Ваша задача:
Верните без изменений кусок текста об историках, начиная со слов «Прежде чем знакомиться» и заканчивая словами «Арриги и Дерлугьяна.».

Извлечённый текст:

========================================

Прежде чем знакомиться с работами различных исследователей имеет смысл прочитать основные вехи их биографии. Происхождение и жизненный опыт сильно влияют на формирование научных концепций. Попробую доказать это на примере трудов Гумилёва, Валлерстайна, Фурсова, Арриги и Дерлугьяна.
Гумилев
Исторические концепции Льва Гумилева вызывают споры до сих пор. Меня всегда удивляло, что он был единственным советским историком, который продвигал теорию евразийства (взаимовыгодного союза Золотой Орды и Руси, а не татаро-монгольского ига). Согласно этой теории: татары лавинами приходили на Русь, разоряли её и давили население поборами. Однако татарское владычество не проникало в быт покоренной страны. Само татарское царство, как и все азиатские кочевые царства, было мозаичным. Оно втягивало в себя многие народы, подчиняло единой власти, облагало данью, карало неповиновение. Но оно в конечном итоге не утверждало насильственно своего быта. Несмотря на грандиозный размах завоеваний, на сосредоточенность воли на внешних деяниях, в татарском царстве отсутствовала внутренняя сила. И поэтому, быстро возникшее, оно сравнительно быстро и распалось. Татарские завоевания были лишены религиозных побуждений. Отсюда их широкая веротерпимость.

========================================

Данные:

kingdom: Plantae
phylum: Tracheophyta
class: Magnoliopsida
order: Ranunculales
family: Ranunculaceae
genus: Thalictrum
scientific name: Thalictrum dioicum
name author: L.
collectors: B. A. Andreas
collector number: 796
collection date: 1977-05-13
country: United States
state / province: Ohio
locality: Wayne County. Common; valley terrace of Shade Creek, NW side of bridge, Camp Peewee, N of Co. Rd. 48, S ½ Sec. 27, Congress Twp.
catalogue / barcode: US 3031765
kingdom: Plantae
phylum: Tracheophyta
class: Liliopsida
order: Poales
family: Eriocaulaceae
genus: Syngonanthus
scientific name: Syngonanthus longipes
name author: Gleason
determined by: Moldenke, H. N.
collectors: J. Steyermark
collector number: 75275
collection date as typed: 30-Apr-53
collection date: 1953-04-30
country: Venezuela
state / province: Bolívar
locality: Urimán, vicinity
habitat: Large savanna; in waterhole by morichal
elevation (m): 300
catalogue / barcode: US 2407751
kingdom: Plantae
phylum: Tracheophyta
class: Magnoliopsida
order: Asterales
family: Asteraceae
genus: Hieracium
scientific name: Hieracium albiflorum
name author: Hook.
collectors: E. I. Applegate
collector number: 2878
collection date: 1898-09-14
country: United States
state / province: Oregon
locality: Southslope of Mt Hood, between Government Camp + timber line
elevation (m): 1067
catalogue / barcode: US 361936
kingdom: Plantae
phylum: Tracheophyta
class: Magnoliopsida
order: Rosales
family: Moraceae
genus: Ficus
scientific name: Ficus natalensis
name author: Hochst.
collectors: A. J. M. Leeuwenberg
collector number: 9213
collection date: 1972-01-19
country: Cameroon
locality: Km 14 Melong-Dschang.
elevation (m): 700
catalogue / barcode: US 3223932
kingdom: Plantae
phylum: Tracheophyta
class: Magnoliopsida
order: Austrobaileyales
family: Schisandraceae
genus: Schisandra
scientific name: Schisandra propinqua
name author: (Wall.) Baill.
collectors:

========================================

Решение задачи:
Прежде чем знакомиться с работами различных исследователей имеет смысл прочитать основные вехи их биографии. Происхождение и жизненный опыт сильно влияют на формирование научных концепций. Попробую доказать это на примере трудов Гумилёва, Валлерстайна, Фурсова, Арриги и Дерлугьяна.